Here is all the information (presented in the order of the countries in the image above). Here is a downloadable copy of my spreadsheet.
| Country | Admin Calc | My Calc | Annex I |
|---|---|---|---|
| China | 67% | 67% | Y |
| European Union | 39% | 39% | Y |
| Vietnam | 90% | 90% | Y |
| Taiwan | 64% | 64% | Y |
| Japan | 46% | 46% | Y |
| India | 52% | 52% | Y |
| South Korea | 50% | 50% | Y |
| Thailand | 72% | 72% | Y |
| Switzerland | 61% | 61% | Y |
| Indonesia | 64% | 64% | Y |
| Malaysia | 47% | 47% | Y |
| Cambodia | 97% | 97% | Y |
| United Kingdom | 10% | -17% | N |
| South Africa | 60% | 60% | Y |
| Brazil | 10% | -17% | N |
| Bangladesh | 74% | 74% | Y |
| Singapore | 10% | -7% | N |
| Israel | 33% | 33% | Y |
| Philippines | 34% | 34% | Y |
| Chile | 10% | -10% | N |
| Australia | 10% | -107% | N |
| Pakistan | 58% | 58% | Y |
| Turkey | 10% | 9% | N |
| Sri Lanka | 88% | 88% | Y |
| Colombia | 10% | -8% | N |
| Peru | 10% | -20% | N |
| Nicaragua | 36% | 36% | Y |
| Norway | 30% | 30% | Y |
| Costa Rica | 17% | 17% | N |
| Jordan | 40% | 40% | Y |
| Dominican Republic | 10% | -74%* | N |
| United Arab Emirates | 10% | -261% | N |
| New Zealand | 20% | 20% | N |
| Argentina | 10% | -29% | N |
| Ecuador | 12% | 12% | N |
| Guatemala | 10% | -94% | N |
| Honduras | 10% | -28% | N |
| Madagascar | 93% | 93% | Y |
| Myanmar (Burma) | 88% | 88% | Y |
| Tunisia | 55% | 55% | Y |
| Kazakhstan | 54% | 54% | Y |
| Serbia | 74% | 74% | Y |
| Egypt | 10% | -139% | N |
| Saudi Arabia | 10% | -3% | N |
| El Salvador | 10% | -97% | N |
| Côte d’Ivoire | 41% | 41% | Y |
| Laos | 95% | 95% | Y |
| Botswana | 74% | 74% | Y |
| Trinidad and Tobago | 12% | 12% | N |
| Morocco | -177% | 10% | N |
Final Thoughts
This was mainly an excercise to duplicate some very basic calculations.

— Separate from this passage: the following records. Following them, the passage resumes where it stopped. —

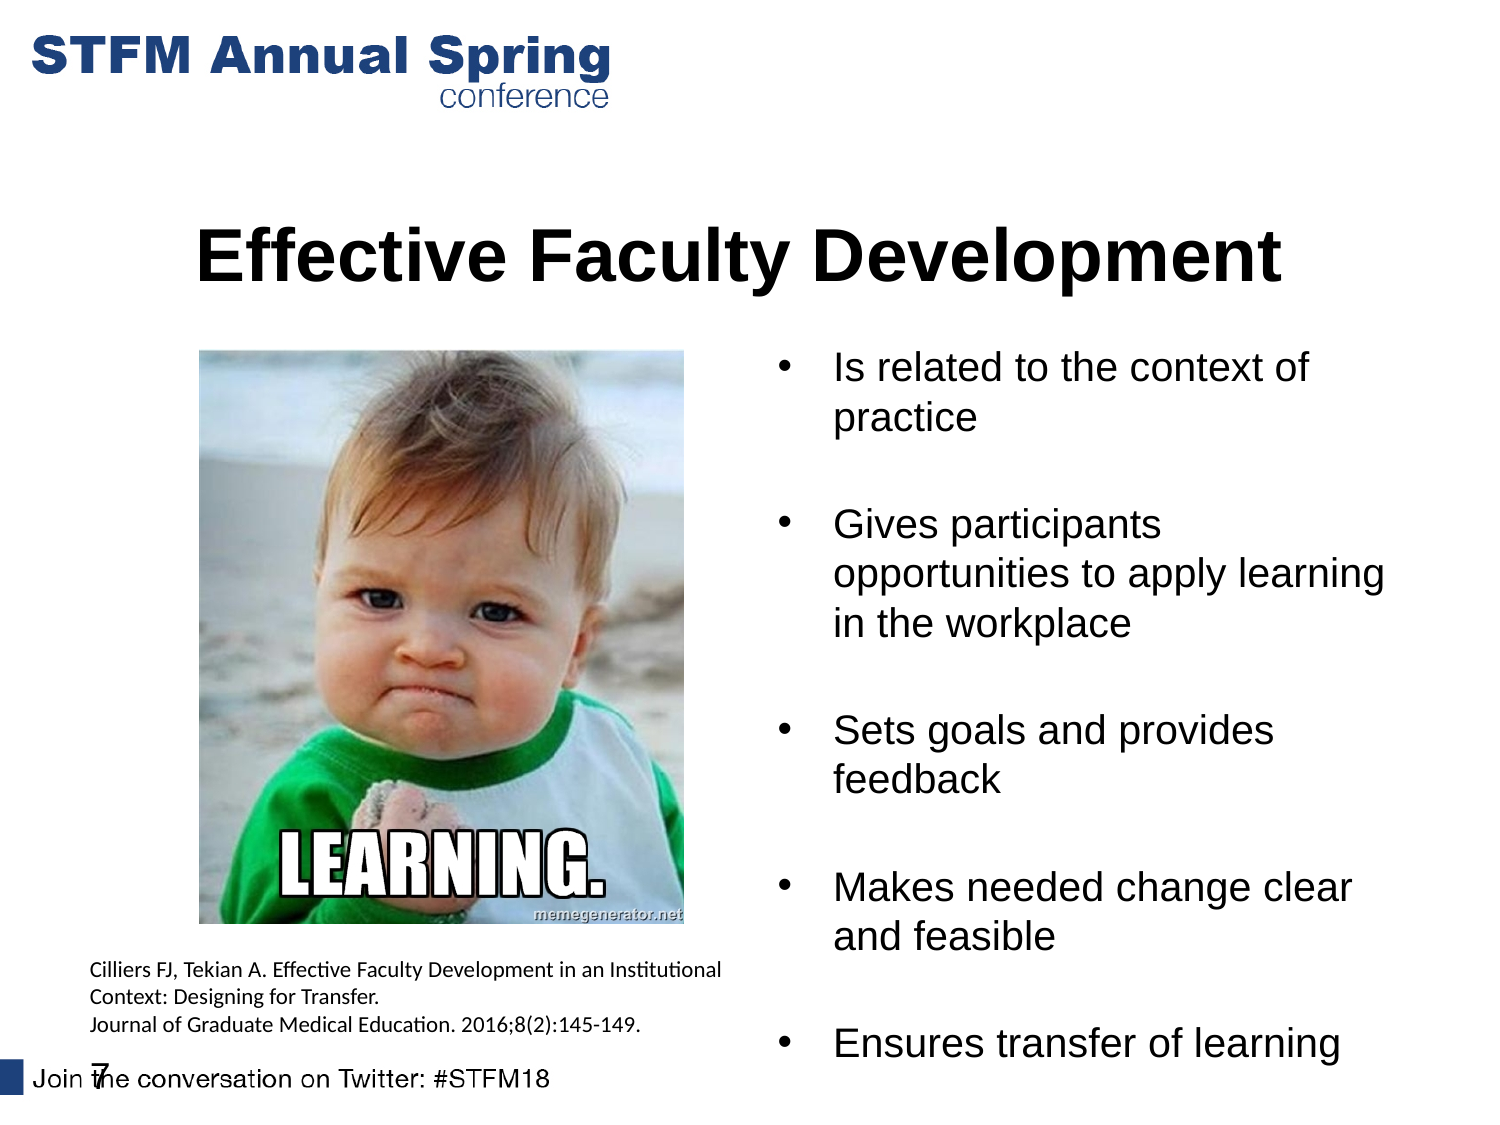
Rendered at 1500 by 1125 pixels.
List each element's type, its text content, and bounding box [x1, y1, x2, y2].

picture [0, 0, 1500, 1125]
title Effective Faculty Development [75, 154, 1425, 350]
slide_number 7 [75, 1045, 425, 1106]
list Is related to the context of practice Gives participants opportunities to apply learning in the workplace Sets goals and provides feedback Makes needed change clear and feasible Ensures transfer of learning [762, 332, 1425, 1076]
text_box Cilliers FJ, Tekian A. Effective Faculty Development in an Institutional Context: Designing for Transfer. Journal of Graduate Medical Education. 2016;8(2):145-149. [75, 946, 811, 1044]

But the real question is whether the approach taken by the Administration serves as a valid stand in for all the tariffs, regulatory, tax, and other policies for the country in question. Others have laid out the arguments, for and against, much better than I could ever do. I will just say that there are fewer supporters of this approach than there are opponents and I find the opponents’ arguments much more compelling.
But just looking at the data and the calculations, Even assuming that the approach used by the Administration is correct, there are questions to be asked.

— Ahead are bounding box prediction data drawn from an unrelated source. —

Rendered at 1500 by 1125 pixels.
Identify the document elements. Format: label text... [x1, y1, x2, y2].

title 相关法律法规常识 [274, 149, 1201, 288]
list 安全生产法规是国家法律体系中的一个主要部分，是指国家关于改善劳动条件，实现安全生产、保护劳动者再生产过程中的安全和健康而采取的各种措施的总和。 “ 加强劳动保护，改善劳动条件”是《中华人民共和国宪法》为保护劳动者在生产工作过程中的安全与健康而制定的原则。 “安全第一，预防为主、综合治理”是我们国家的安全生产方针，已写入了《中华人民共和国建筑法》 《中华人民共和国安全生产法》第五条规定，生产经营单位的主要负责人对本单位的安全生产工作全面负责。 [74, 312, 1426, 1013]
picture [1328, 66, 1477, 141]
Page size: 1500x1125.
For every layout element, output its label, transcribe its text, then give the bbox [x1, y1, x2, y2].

First, given the model, the calculations with the surpluses don’t justify the Administration’s response. Why is the tariff change for the United Kingdom 10%? We run a surplus with the UK. In fact, according to this approach, the UK should increase tariffs by something approaching 9% and the U.S. should be OK with that. The same is even more true of Australia which should be increasing tariffs by whopping 54% – and, again, we should be OK with that. At the very least, this model seems to indicate a very level playing field – so should we be repealing any (or all) U.S. tariffs on these countries’ goods? It would be a powerful indication that the Administration really believed in this approach.
Second, Annex I and the presentation materials omit certain countries that should be on the list based on this formula. These countries are Afghanistan, The Faroe Islands, Russia, and Belarus.2 Maybe Russia and Belarus are covered by sanctions but they should also be on the list – as should Afghanistan and the Faroe Islands (which I know nothing about). If these countries get a pass there should be some explanation of the rationale for these decisions – and why the rationale only applies to these countries.
Finally, this spreadsheet only includes goods. Services are not included. How can the US set trade neutral tariffs if it doesn’t include everything the US trades with other countries?